By Melissa Fitzgerald, IBSA Standing Committee Member
September 28, 2023

Education is defined by rapid change and evolving challenges. IB Schools Australasia Leadership Symposium provided the inspiration and tools for IB educators to thrive in uncertain times during their recent leadership symposium held at the Melbourne Convention and Exhibition Centre.  Attended by more than 70 educators from throughout Australia, Asia and New Zealand the conference featured three internationally renowned guest speakers, Dr Tom Brunzell, Professor Sandra Milligan and Emeritus Professor Louise McWhinnie.

 

Dr Tom Brunzell opened the symposium with a session titled ‘Leading with Strategies to Address Complex Student Behaviour’. He presented three educational myths associated with complex student behaviour and then provided the audience with strategies to breakdown these commonly held misconceptions. He started with Myth 1, that students need to make better choices. Dr Brunzell explained that most students don’t have enough strategies to make good choices and that teaching character strengths is just as important as teaching the curriculum. Myth 2, we need to manage the big things not the small things explored using restorative practices when behaviour escalates and ensuring responses are stage and age appropriate. Myth 3, this student’s behaviour is too complex for our school described how students replicate the dominant and exclusionary behaviours they see in the media in the classroom. Rather than excluding students, leaders need to put the systems in place to manage behaviours which are then supported through classroom practices.

 

Session 2 was led by Professor Sandra Milligan on New Generation Assessment and Credentialling.
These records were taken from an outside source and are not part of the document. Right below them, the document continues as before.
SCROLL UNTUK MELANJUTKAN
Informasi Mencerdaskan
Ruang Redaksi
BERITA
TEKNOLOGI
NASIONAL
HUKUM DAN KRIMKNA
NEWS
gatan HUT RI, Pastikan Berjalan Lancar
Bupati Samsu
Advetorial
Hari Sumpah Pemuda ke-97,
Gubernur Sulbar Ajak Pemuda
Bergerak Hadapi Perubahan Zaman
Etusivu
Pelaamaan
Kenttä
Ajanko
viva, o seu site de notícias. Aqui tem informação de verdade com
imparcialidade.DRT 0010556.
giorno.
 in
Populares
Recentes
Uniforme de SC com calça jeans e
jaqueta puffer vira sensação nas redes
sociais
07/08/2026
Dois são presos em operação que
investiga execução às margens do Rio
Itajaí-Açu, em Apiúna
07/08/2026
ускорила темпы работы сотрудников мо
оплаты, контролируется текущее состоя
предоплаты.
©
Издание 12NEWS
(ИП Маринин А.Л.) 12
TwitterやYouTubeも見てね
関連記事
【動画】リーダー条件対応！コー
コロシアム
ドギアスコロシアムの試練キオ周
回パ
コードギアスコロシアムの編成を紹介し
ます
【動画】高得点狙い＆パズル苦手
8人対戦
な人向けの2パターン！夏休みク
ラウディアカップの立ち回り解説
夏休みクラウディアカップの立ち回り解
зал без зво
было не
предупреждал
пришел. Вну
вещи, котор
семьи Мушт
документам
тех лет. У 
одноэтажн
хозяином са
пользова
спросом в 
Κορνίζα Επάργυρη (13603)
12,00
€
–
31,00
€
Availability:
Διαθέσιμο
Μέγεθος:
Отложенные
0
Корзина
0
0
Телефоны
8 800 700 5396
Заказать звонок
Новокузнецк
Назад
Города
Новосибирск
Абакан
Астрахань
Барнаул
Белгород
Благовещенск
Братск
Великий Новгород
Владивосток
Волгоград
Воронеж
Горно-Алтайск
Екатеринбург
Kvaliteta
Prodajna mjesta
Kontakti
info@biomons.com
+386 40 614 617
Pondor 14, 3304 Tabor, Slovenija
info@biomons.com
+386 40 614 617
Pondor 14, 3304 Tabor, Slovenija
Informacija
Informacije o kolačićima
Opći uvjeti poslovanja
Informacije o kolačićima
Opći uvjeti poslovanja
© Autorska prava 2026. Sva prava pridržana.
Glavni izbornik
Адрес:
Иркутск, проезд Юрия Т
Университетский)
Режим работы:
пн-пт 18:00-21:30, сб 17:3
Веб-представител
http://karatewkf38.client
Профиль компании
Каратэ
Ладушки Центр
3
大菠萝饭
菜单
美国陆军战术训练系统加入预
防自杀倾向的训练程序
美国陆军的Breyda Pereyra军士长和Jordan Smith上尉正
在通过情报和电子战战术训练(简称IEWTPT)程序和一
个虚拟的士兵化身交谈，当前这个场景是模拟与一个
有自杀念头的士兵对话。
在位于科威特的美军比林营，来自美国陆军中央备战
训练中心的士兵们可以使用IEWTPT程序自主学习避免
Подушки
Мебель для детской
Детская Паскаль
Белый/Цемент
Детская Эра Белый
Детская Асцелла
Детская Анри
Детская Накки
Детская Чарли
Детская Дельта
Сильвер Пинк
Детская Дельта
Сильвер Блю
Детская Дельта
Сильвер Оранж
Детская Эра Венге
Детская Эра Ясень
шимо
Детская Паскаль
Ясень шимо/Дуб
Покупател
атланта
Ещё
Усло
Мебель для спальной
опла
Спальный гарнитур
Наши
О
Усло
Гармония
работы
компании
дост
Professor Milligan explained how there has been a big shift in pedagogy, learning design and school operation that aligns with IB education including the importance of teaching students how to learn, personal virtues, social skills, interpersonal skills and purposefulness. She described how her research is focussed on how to assess competence, not knowledge and skills. She shared her poem on assessment:

A process

Of gathering evidence

From a variety of sources

In which the learner

Shows what they are capable of

In the complex domains

Of learning.

Professor Milligan concluded that it takes time to reform education, yet there are now more than 80 schools using Melbourne Assessment Credentials.

 

The final speaker was Emeritus Professor Louise McWhinnie who presented ‘Transdisciplinary Innovation: Beyond the Pedagogical Present for Student Futures’. Emeritus Professor McWhinnie shared that a generational change has occurred, ‘our parents had jobs for life, whereas our students will have a life of jobs’, requiring a different approach to education. She asked participants to reflect on how to include future thinking into our classrooms, to bring together disciplines so that no one subject has priority and advised that we should all ‘step on the cracks in the pavement’ rather than avoid them.

 

The day concluded with a panel discussion about the changes to IB support within Australia and Asia led by the Singapore office of IB. Thank you to all participants and speakers, we look forward to hosting another event next year.